Mr. Kaney's present residence at No. 602 West Main Street, is a modern home, and is made interesting and attractive by a fine yard, exceptionally well kept, in which he had a long series of cement tanks, in which he grows lilies and breeds goldfish. Here he had sixteen varieties of pond lilies, both the tender and hardy, the night and day bloomers, a rare and interesting collection that had been viewed with much interest by botanists from all over the country. He also breeds a new species of goldfish, a cross between the Ribbontail and the Japanese Fringe-tail. Here he raises also the Egyptian lotus and the water hyacinth, the latter known as "the million dollar weed" because the United States Government spent in the neighborhood of $1,000,000 in trying to rid the St. John's River of this flower. Mr. Kaney had from 100 to 200 pond lily blossoms per day from May until the frost kills them.
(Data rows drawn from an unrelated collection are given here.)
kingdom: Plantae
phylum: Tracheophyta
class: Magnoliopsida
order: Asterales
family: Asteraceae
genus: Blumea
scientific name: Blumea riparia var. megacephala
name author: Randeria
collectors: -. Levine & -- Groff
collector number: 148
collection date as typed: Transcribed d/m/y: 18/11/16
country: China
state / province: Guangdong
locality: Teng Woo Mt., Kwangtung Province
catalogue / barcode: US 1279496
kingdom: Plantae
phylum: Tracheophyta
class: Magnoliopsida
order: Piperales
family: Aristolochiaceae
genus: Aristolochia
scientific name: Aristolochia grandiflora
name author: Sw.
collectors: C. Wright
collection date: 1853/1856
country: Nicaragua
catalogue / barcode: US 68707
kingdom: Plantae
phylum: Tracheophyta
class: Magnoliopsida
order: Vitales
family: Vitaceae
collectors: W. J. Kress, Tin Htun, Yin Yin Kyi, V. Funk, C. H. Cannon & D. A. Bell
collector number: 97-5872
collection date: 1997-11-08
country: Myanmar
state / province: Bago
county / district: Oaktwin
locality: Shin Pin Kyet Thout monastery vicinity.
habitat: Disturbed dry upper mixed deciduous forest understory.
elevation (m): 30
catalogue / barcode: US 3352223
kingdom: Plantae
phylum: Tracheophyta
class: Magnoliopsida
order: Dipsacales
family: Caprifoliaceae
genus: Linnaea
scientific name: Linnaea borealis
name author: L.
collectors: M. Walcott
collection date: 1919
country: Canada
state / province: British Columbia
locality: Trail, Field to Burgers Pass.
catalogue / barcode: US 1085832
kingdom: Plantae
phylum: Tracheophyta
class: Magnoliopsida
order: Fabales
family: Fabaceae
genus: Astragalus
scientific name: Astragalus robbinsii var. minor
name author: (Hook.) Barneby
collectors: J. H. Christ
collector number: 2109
Mr. Kaney is independent in politics and had never cared for public life. He is a life member of Chanute Lodge No. 806, Benevolent and Protective Order of Elks. Mr. Kaney always gives his support to measures calculated to aid the community, and is a friend of education and religious movements.

In 1887, at Perry, New York, Mr. Kaney was married to Miss Jennie L. Hack, daughter of Mr. and Mrs. Adam Hack, the former of whom is a retired tinsmith of Perry, New York, while the latter is deceased. To Mr. and Mrs. Kaney there had been born one daughter: Laura May, a graduate of the Chanute High School and an expert bookkeeper, who resided with her parents.